Increasingly, the mushroom business is all about diversity, said Jane Rhyno, sales and marketing director with Leamington, Ontario-based Highline Mushrooms.

"As Canada and the U.S. continue to become expanding multicultural countries, so do the cuisines to satisfy changing consumer palettes," she said.

Mushrooms fit that scenario ideally, she said.

"Mushrooms - more specifically, exotic mushrooms - play an important part in many ethnic dishes and, nowadays, you can find an assortment of exotic mushrooms at any Asian grocery retailer," Rhyno said.

The standard buttons and portabellas win new mushroom buyers, and then shoppers discover unfamiliar varieties and try them, said Bill St. John, sales director with Gonzales, Texas-based Kitchen Pride Mushroom Farms Inc.

"There will be a certain percentage of people that want to try that next level," he said.

There's a cost difference, particularly in foraged mushrooms, but shoppers wanting to try something special will find plenty among all the specialty varieties now readily available, St. John said.

"They won't use as many, but they'll tie them in and want to take it to that next level once in a while. That's going to increase the sales of mushrooms in general," St. John said.

With sales in the mushroom category steadily increasing - about 3% this year - specialty varieties are moving up, as well, said Bart Minor, president of the San Jose, Calif.-based Mushroom Council.

Stores that cater to the high-end consumer often will carry numerous specialty mushroom varieties, said Mike Basciani, partner in Avondale, Pa.-based Basciani Mushroom Farms.

"High-end stores, the variety is so wide, the mushroom section seems to be getting bigger and bigger," he said.

Restaurants are doing the same, Basciani said.

"Menus love to have a wild mix," he said.

So-called "wild mushrooms," such as chanterelles, matsutakes and porcinis

are scarce and pricey, but there are plenty of "richly flavorful" choices among more than 2,000 varieties of edible mushrooms, said Mike O'Brien, vice president of sales and marketing with Watsonville, Calif.-based Monterey Mushrooms Inc.

"Now, several wild mushroom varieties are being cultivated, including oyster mushrooms and maitakes, enokis and shiitakes and (numerous) mushrooms that have been given proprietary trademarked names," O'Brien said.

"These mushrooms are reasonably priced and played around with in mushroom recipes all week."

O'Brien said it doesn't matter that such "wild" mushroom varieties are cultivated.

"They had the flavors and textures of wild mushrooms I have gathered in the Provencal countryside - and they don't require the meticulous cleaning that real wild mushrooms require," O'Brien said.

Monterey plans to aggressively develop its exotic mushroom program in 2017, O'Brien said.

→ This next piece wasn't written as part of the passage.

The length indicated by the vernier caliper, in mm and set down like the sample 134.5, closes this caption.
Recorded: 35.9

"We want to be the one-source supplier of oysters, shiitakes, brown beech, white beech, maitake, king trumpet and enoki mushrooms," he said.

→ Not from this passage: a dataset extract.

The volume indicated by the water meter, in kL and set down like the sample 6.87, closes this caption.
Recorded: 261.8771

Monterey also now has updated packaging and offers an organic option.

Morels present "exciting promotional opportunities" for retail, as well as foodservice operators, said Kevin Delaney, vice president of sales and marketing with Avondale-based To-Jo Mushrooms Inc.

"The seasonality of wild mushrooms keeps the category fresh and always evolving," he said.

Exotics still comprise only a small slice of the mushroom business, but they have devoted fans, said Fletcher Street, sales and marketing director with Olympia, Wash.-based Ostrom Mushroom Farms.

"As the acceptance of conventional mushrooms increases to the average consumer, you see the creative chef or foodie home cook is looking for more variety," Street said.

An increase in available recipes showcasing exotics in magazines and food blogs increases the exposure exponentially, Street said.

"This category has nowhere to go but up," she said.